- _Instruction_: Show each line of the rows below that contains the word "list".

- _Exercise material_:

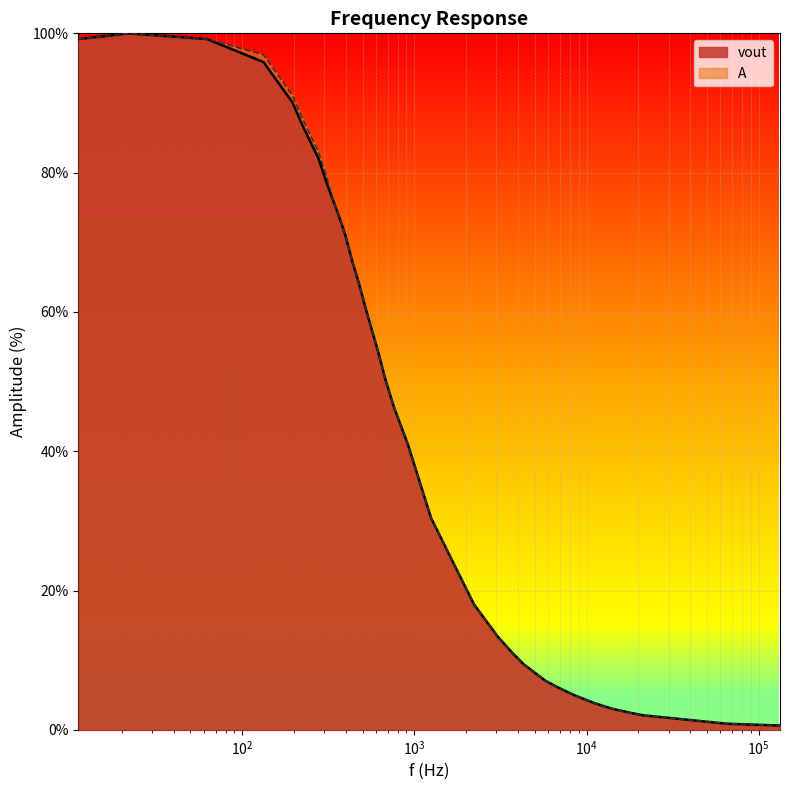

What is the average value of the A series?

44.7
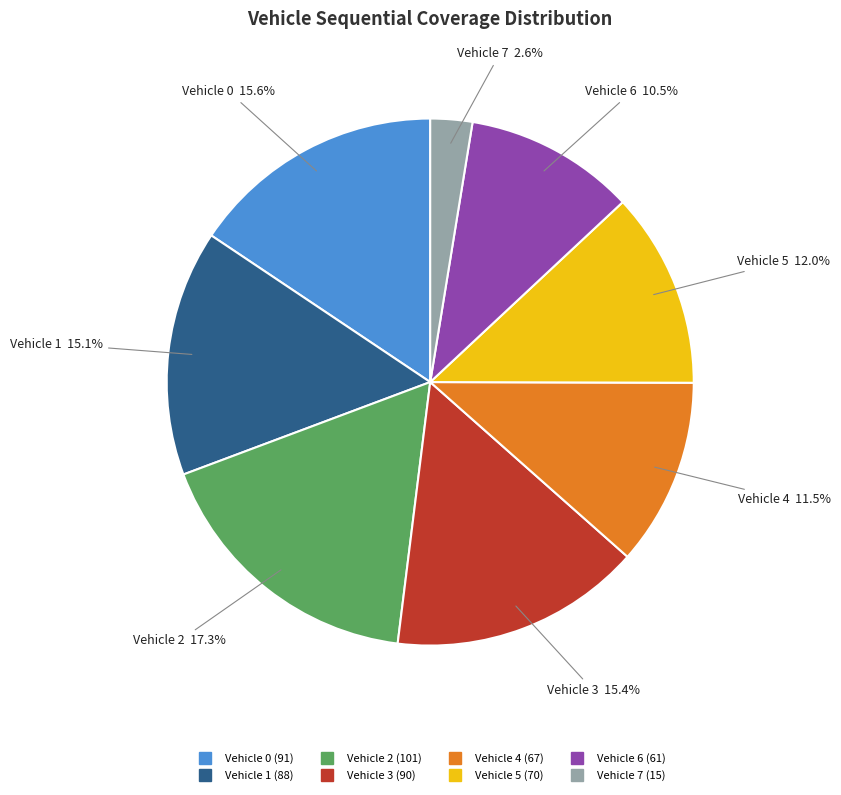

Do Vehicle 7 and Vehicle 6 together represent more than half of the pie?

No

--

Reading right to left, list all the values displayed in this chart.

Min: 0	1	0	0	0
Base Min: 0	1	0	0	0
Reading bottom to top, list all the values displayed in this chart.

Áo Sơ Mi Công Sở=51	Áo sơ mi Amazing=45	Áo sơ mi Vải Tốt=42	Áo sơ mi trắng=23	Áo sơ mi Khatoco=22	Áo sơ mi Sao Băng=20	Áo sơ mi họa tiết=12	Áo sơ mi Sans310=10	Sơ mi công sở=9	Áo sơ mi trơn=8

- _The completed task_:
Reading right to left, list all the values displayed in this chart.
Reading bottom to top, list all the values displayed in this chart.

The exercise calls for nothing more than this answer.